Review: Uncovering The Mystery In MURDER AMONG THE MORMONS


For those who may not know, Utah and the Mormons aren’t the most exciting and colorful parts of the world. However, this story is pretty insane and happened in the heart of the Utah-Mormon community and this short documentary lets the audience learn extensively about what happened and how it did. While at times I wish the documentary went more in-depth with certain things, I also was pleasantly entertained by how complex and deep this story was in Murder Among The Mormons.

If you’ve never heard of the story of two people that were murdered by pipe bombs in Utah in the 80s, I would recommend watching this show and experiencing the mystery for yourself. It’s a wild ride and interesting enough to go into the story blind and experience it in the way that the documentary is told.

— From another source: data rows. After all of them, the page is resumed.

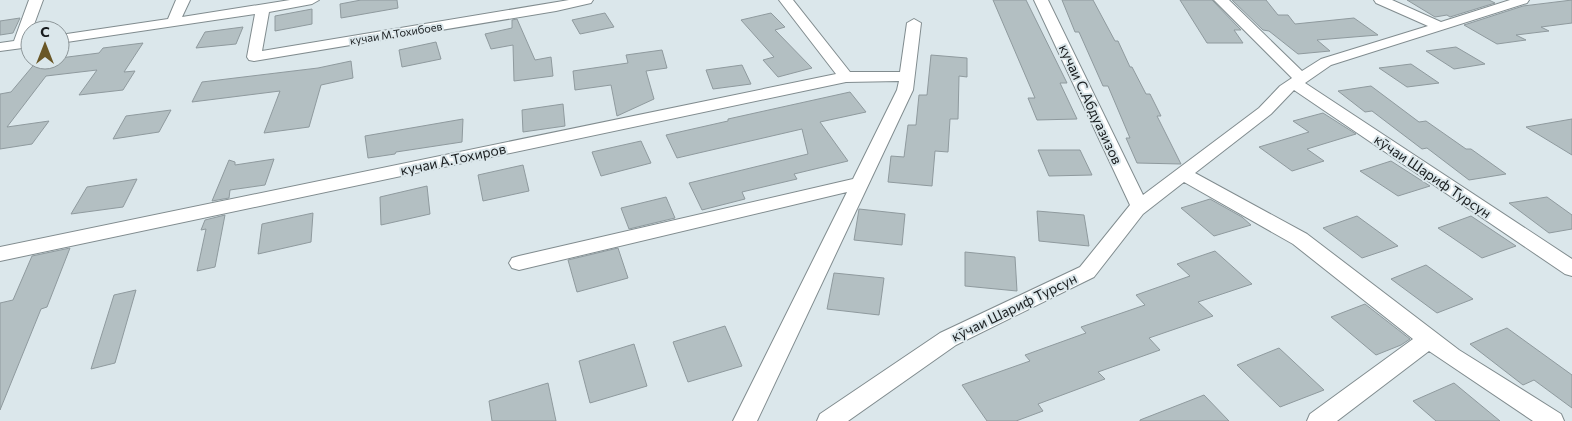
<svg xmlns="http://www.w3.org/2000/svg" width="1572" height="421" viewBox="0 0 1572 421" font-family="Commissioner,sans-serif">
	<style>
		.building { fill: #b3bfc2; stroke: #8f9a9e }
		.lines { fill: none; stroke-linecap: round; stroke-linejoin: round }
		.minor-casing { stroke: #818c8f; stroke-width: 2 }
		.minor { fill: #fff; fill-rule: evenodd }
		.labels { text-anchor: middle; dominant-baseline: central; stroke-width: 4; stroke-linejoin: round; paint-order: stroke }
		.far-street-label { font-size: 11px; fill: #181c1e; stroke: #dbe7eb }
		.street-label { font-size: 14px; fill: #181c1e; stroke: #dbe7eb }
	</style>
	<rect width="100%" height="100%" fill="#dbe7eb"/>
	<path class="building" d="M361,0H397L398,8L341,18L340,4Z
		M993,0H1026L1067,83H1060L1077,119L1037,120L1028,98H1035Z
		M1062,0H1093L1115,41H1118L1130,67H1132L1146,94H1150L1161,116H1157L1181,164L1137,163L1126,138H1130L1108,86H1103L1079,32H1075Z
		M1180,0H1212L1241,30H1234L1243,43H1207Z
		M1232,0H1266L1278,15H1288L1295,24L1354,18L1378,35L1317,40L1330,51L1298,54L1269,31L1263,30Z
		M1407,0H1489L1495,3L1450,17L1447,15L1435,17Z
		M1572,0V23L1541,27L1549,31L1516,35L1526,40L1497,44L1464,25L1523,6Z
		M312,9V24L275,31V16Z
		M605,13L614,27L580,34L572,20Z
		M771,13L785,27L775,30L812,68L778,77L763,60L774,57L741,20Z
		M20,18L13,33L0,35V21Z
		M517,19L535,60L551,57L553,76L514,81L513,45L491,49L485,34L512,28V20Z
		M243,27L236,44L196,48L205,32Z
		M436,42L441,59L402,67L399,50Z
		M143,43L124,72L135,71L123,90L79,95L97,70L46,76L7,127L49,121L32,144L0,149V94L11,92L37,61L60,60V58L99,53L103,48Z
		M1456,47L1485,64L1454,69L1426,51Z
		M662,50L667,68L646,71L654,99L617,116L611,85L575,90L573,71L628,63L626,55Z
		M931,55L967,58V77L959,76L958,119H950L948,152L935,151L932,186L888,182L891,156L904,157L908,125H916L919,95H927Z
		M351,61L353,78L321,85L309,127L264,133L280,91L192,102L202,82L318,68Z
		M1411,64L1439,83L1407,87L1379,68Z
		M742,65L751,84L713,89L706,70Z
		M1371,86L1419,122L1426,121L1466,149H1471L1506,174L1469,180L1427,148L1422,149L1372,111L1365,112L1338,91Z
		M850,92L866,112L820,122L848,161L794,174L797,179L742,192L745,199L702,210L689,183L808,154L802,129L677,158L666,135L728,121V119Z
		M563,104L565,126L523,132L522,110Z
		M171,110L159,132L113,139L126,116Z
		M1323,113L1356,134L1307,149L1324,161L1292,171L1259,147L1309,132L1293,121Z
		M463,119L462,142L396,152L395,154L368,158L365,136Z
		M1572,119V155L1526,127Z
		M641,141L651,163L601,176L592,152Z
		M1038,150H1080L1092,175L1049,176Z
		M274,159L265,185L230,190L229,198L212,201L229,160L235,162V165Z
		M1391,161L1430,186L1398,196L1360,171Z
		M523,165L529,191L483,201L478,175Z
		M137,179L123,207L71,214L87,187Z
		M427,186L430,214L381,225L380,197Z
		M666,197L675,218L629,229L621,208Z
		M1547,197L1572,215V229L1549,233L1509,203Z
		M1210,199L1242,217L1251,225L1214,236L1181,208Z
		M859,209L905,214L902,245L854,240Z
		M1037,211L1084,215L1089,246L1039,241Z
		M313,213L311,242L258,254L262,224Z
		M225,215L215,267L197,271L206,229L201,230L205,220Z
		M1357,216L1398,246L1362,258L1323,228Z
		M1471,216L1516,246L1482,258L1438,228Z
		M70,248L47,307L41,309L0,410V303L13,300L32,256Z
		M618,248L628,278L577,292L568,260Z
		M1215,251L1252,284L1198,302L1213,316L1149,338L1160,350L1098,372L1105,379L1038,404L1043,411L1016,421H987L962,385L1030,361L1025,355L1086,333L1081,327L1145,305L1136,295L1190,276L1177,264Z
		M965,252L1015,257L1017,291L965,286Z
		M1426,265L1473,299L1437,313L1391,279Z
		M834,273L884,278L879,315L827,309Z
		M136,290L115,363L91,369L114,295Z
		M1365,304L1410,339L1401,345L1376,355L1331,317Z
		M725,326L742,366L688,382L673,342Z
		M1507,328L1572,375V408L1534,380L1523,385L1470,344Z
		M634,344L647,386L590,403L579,361Z
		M1279,348L1324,390L1280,407L1237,365Z
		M548,383L556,421H492L489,401Z
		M1454,383L1500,421H1436L1413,401Z
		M1204,395L1229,421H1140V420Z"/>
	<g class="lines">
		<g class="minor-casing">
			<path id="minor" d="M29,0H43L32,30H30V47L0,51V43L14,41Z
				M176,0H190L182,17L290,0H319L312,4L269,12L262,51L569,0H593L591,3L556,11L254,61L249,60L247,57L255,14L60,43V35L168,19Z
				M779,0H793L850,72H900L907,23L914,19L921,23L913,90L757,421H733L847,192L519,270L512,268L509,263L512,258L519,256L853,179L897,90L899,81L846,82L0,261V247L836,74Z
				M1034,0H1048L1143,195L1259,108L1280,86L1292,78L1214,0H1229L1302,71L1321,59L1428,26L1376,3L1374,0H1392L1441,22L1510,0H1529L1527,3L1331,65L1305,83L1572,259V276L1565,274L1294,90L1271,114L1195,173L1307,234L1459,350L1561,414L1564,421H1533L1429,351L1337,421H1307L1310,414L1413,339L1293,244L1184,182L1143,214L1094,277L956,345L848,421H817L820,414L940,333L1080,267L1130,205Z"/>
		</g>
		<use href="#minor" class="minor"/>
	</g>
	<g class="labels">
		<g class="far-street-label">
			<text transform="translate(396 33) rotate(-9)">кучаи М.Тохибоев</text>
		</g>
		<g class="street-label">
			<text transform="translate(1091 104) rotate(65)">кучаи С.Абдуазизов</text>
			<text transform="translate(453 159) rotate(-12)">кучаи А.Тохиров</text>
			<text transform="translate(1433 176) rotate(34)">кӯчаи Шариф Турсун</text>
			<text transform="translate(1014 307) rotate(-26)">кӯчаи Шариф Турсун</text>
		</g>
	</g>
	<g transform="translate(45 45)"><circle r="24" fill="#dbe7eb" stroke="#8d9699"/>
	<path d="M0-4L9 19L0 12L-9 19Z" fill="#6a5726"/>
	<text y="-8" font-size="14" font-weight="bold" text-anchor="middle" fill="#181c1e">С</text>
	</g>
</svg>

So, if you made it this far, you either know the story and who did all these things or you don’t care that much about spoilers. This documentary follows Mark Hoffman right before he was about to make a major sale to The Church Of Jesus Christ of Latter-Day Saints and looks at the wide variety of crimes he committed. Between murder, levels of theft, and profound counterfeiting and forgery, this guy had quite the reputation. The documentary felt like a mystery being solved right in front of me. After the first 15 minutes, I was basically hooked in and wanted to know why people died, how they died and how they connected to these newly found documents that could possibly affect the validity and beliefs of the Mormon faith. It’s a short enough documentary that binging through it in one or two days is totally reasonable too. If it went any longer, it would’ve felt dragged out and any shorter wouldn’t do this insane story justice. I do wish that there were more explanations on his different types of forgery techniques, but there’s enough to show the depth of Hoffman’s abilities.

The presentation is also really strong. Between reenactments, actual footage, interviews of his family, and close colleagues now and from interviews from almost 40 years ago all blend together seamlessly and create really great pacing. At the end of the documentary, it is stated that Hoffman was not interested in any interviews now. And while I would be very interested in hearing what he would have to say now, it’s probably still as horrifying to see him actually talk about the things he did in such a casual nature as he did in his older interviews.

Overall, this was a really great documentary that presented a really unique story in a smart, swift, and surprising way. A bit more information on how he committed his crimes would have improved the documentary, great watch, and engaging story.